I want to give hope.

That sentence above could have been something entirely different a few years ago. Change the last word and it would have been my state of mind: I want to give up.

That's no longer the case, obviously, but that journey from wanting to give up to wanting to give hope had a lot of stops in between. I wanted to get better. I wanted to get real. I wanted to get heard. I wanted to get a life. I wanted to get OUT. And when I did...when I did all of those things...I wanted to give hope.

Because it's not a fun journey, even though from time to time it has its little benefits and its little joys. A good trick is to make a celebration out of everything that could be uncomfortable or unsettling. You don't fit into your clothes anymore? Donate 'em! Call your nearest and dearest and have fun cutting a few choice pieces up and throwing the shreds like confetti! Take your mother or your sister or your best friend and head to your favorite and buy some new things that make you feel good! A little moral support can go a long way.

When things are too much, there is always hope. Hope is there and it will wait if you want to put it away until tomorrow when you have more energy. Hope is everlasting. Hope is the balm that can get you from one day to the next. And because hope is possible, recovery also is possible.

Thursday, June 26, 2008

Letter to All


There are times when I feel there is so much I have to say and there’s just not enough time in the day to say it all. There are times when I feel no words can adequately express what is my heart. There are times when I remember the life I used to lead and am overcome with the deepest of desires to help. To reach out. To give back. To support. To explain. To send love.
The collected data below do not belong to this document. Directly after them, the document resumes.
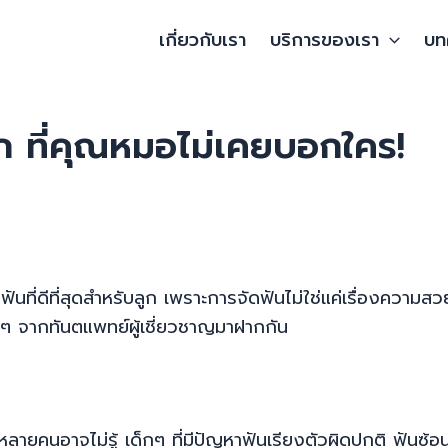
เกี่ยวกับเรา
บริการของเรา
บท
็ก ที่คุณหมอไม่เคยบอกใคร!
ที่ดีที่สุดสำหรับลูก เพราะการจัดฟันไม่ใช่แค่เรื่องความสว
ดีๆ จากทันตแพทย์ผู้เชี่ยวชาญมาฝากกัน
ี่หลายคนอาจไม่รู้ เด็กๆ ที่มีปัญหาฟันเรียงตัวผิดปกติ ฟันซ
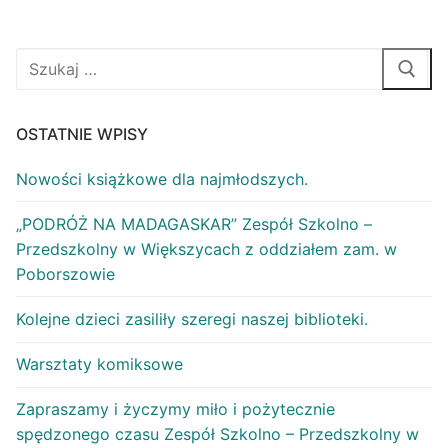
OSTATNIE WPISY
Nowości książkowe dla najmłodszych.
„PODRÓŻ NA MADAGASKAR” Zespół Szkolno –
Przedszkolny w Większycach z oddziałem zam. w
Poborszowie
Kolejne dzieci zasiliły szeregi naszej biblioteki.
Warsztaty komiksowe
Zapraszamy i życzymy miło i pożytecznie
spędzonego czasu Zespół Szkolno – Przedszkolny w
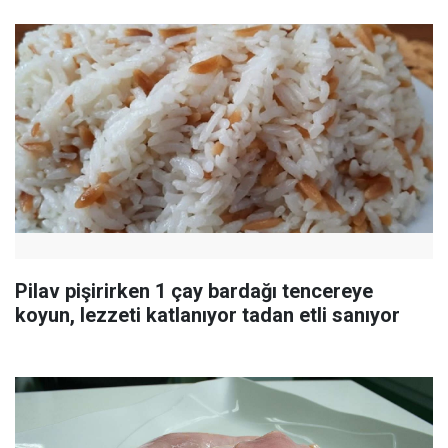
Pilav pişirirken 1 çay bardağı tencereye
koyun, lezzeti katlanıyor tadan etli sanıyor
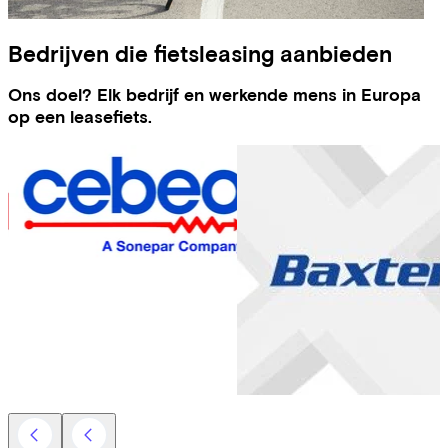
Bedrijven die fietsleasing aanbieden
Ons doel? Elk bedrijf en werkende mens in Europa
op een leasefiets.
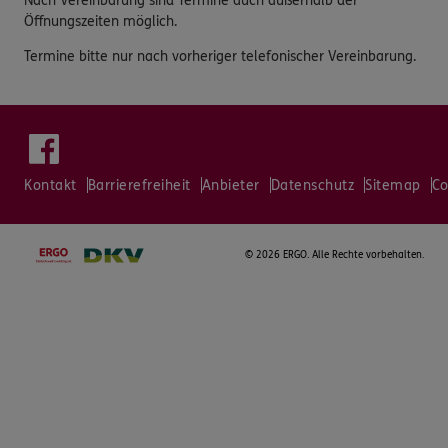
Nach Vereinbarung sind Termine auch außerhalb der
Öffnungszeiten möglich.
Termine bitte nur nach vorheriger telefonischer Vereinbarung.
Kontakt
Barrierefreiheit
Anbieter
Datenschutz
Sitemap
Co
©
2026 ERGO. Alle Rechte vorbehalten.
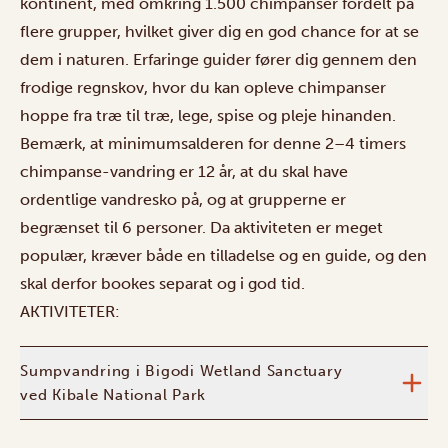
kontinent, med omkring 1.500 chimpanser fordelt på
flere grupper, hvilket giver dig en god chance for at se
dem i naturen. Erfaringe guider fører dig gennem den
frodige regnskov, hvor du kan opleve chimpanser
hoppe fra træ til træ, lege, spise og pleje hinanden.
Bemærk, at minimumsalderen for denne 2–4 timers
chimpanse-vandring er 12 år, at du skal have
ordentlige vandresko på, og at grupperne er
begrænset til 6 personer. Da aktiviteten er meget
populær, kræver både en tilladelse og en guide, og den
skal derfor bookes separat og i god tid.
AKTIVITETER:
Sumpvandring i Bigodi Wetland Sanctuary
ved Kibale National Park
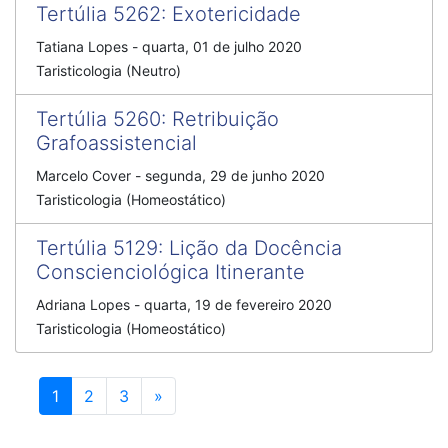
Tertúlia 5262
:
Exotericidade
Tatiana Lopes
-
quarta, 01 de julho 2020
Taristicologia (Neutro)
Tertúlia 5260
:
Retribuição
Grafoassistencial
Marcelo Cover
-
segunda, 29 de junho 2020
Taristicologia (Homeostático)
Tertúlia 5129
:
Lição da Docência
Conscienciológica Itinerante
Adriana Lopes
-
quarta, 19 de fevereiro 2020
Taristicologia (Homeostático)
Próximo
1
2
3
»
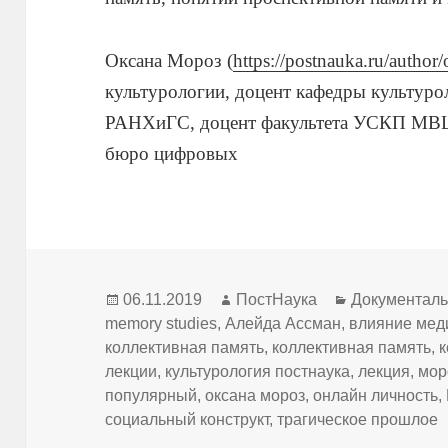
Оксана Мороз (
https://postnauka.ru/author
культурологии, доцент кафедры культур
РАНХиГС, доцент факультета УСКП МВШСЭ
бюро цифровых
Опубликовано
Автор
Рубрики
06.11.2019
ПостНаука
Документал
memory studies
,
Алейда Ассман
,
влияние мед
коллективная память
,
коллективная память
,
к
лекции
,
культурология постнаука
,
лекция
,
мор
популярный
,
оксана мороз
,
онлайн личность
,
социальный конструкт
,
трагическое прошлое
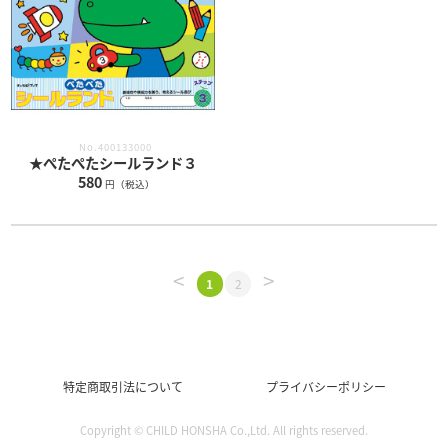
No.400133000
★ぺたぺたシールランド３
580
円（税込）
<
>
1
2
特定商取引法について
プライバシーポリシー
Copyright © CHILD HONSHA Co.,Ltd. All rights reserved.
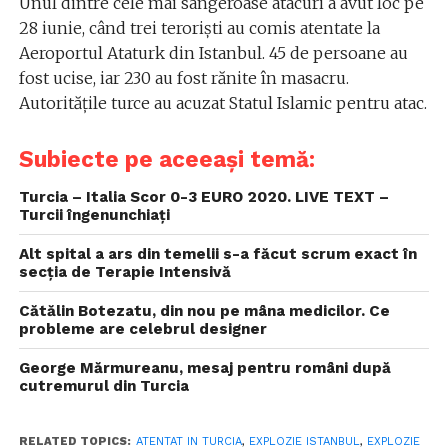
Unul dintre cele mai sângeroase atacuri a avut loc pe
28 iunie, când trei terorişti au comis atentate la
Aeroportul Ataturk din Istanbul. 45 de persoane au
fost ucise, iar 230 au fost rănite în masacru.
Autorităţile turce au acuzat Statul Islamic pentru atac.
Subiecte pe aceeași temă:
Turcia – Italia Scor 0-3 EURO 2020. LIVE TEXT –
Turcii îngenunchiați
Alt spital a ars din temelii s-a făcut scrum exact în
secția de Terapie Intensivă
Cătălin Botezatu, din nou pe mâna medicilor. Ce
probleme are celebrul designer
George Mărmureanu, mesaj pentru români după
cutremurul din Turcia
RELATED TOPICS:
ATENTAT IN TURCIA
,
EXPLOZIE ISTANBUL
,
EXPLOZIE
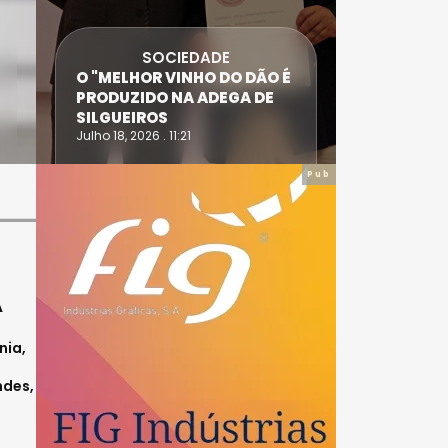
SOCIEDADE
ANTÓNIO
O "MELHOR VINHO DO DÃO É
DIAS SÃO
PRODUZIDO NA ADEGA DE
ACIDENT
SILGUEIROS
DAIRE
Julho 18, 2026 . 11:21
Julho 14, 20
Pub
A
nia,
ndes,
You are out there. And we’ve never met, but I truly think about you often in my daily life. When I am at the grocery store, I wonder about you. When I am in my kitchen, preparing dinner, I wonder about you. When I am going to sleep at night, I wonder about you. When I am looking in the mirror, I wonder about you. You are very important to me.

I am not here to rescue or to save, but I do hope that I can help even in the smallest of ways. I have to admit that I feel a strong sense of duty (no, that’s not exactly the right word…maybe a calling is better) to share and help and support. I don’t mean this in an arrogant, self-righteous kind of way. I just mean that I can say with complete honesty that I have come a long way and I know I can give a sense of understanding and a positive outlook. Clearly, I am not perfect and I will never pretend to be. I do hope, however, that by telling you I was once in a terrible, low, unhealthy place and am now free and happy, I can give something. Something. Whatever that “something” may be.

In a strange way, I feel as though I went through my eating disorder partly for a reason: so that I could help others. So I could mold that experience into something new and positive. So I could bend it into something else that I could be proud of. I can’t seem to shake this concept. It always feels true. I came out of my whole horrid nightmare with a pure clarity—a really good understanding of what I had experienced and had struggled with and had overcome.

It is very fulfilling for me to give even the tiniest glimmer of hope to others that there is life after an eating disorder. It is very meaningful for me to be able to read all your wonderful, strong, and spirited responses and emails.

I think you are all incredible and fantastically beautiful. I just wanted you to know.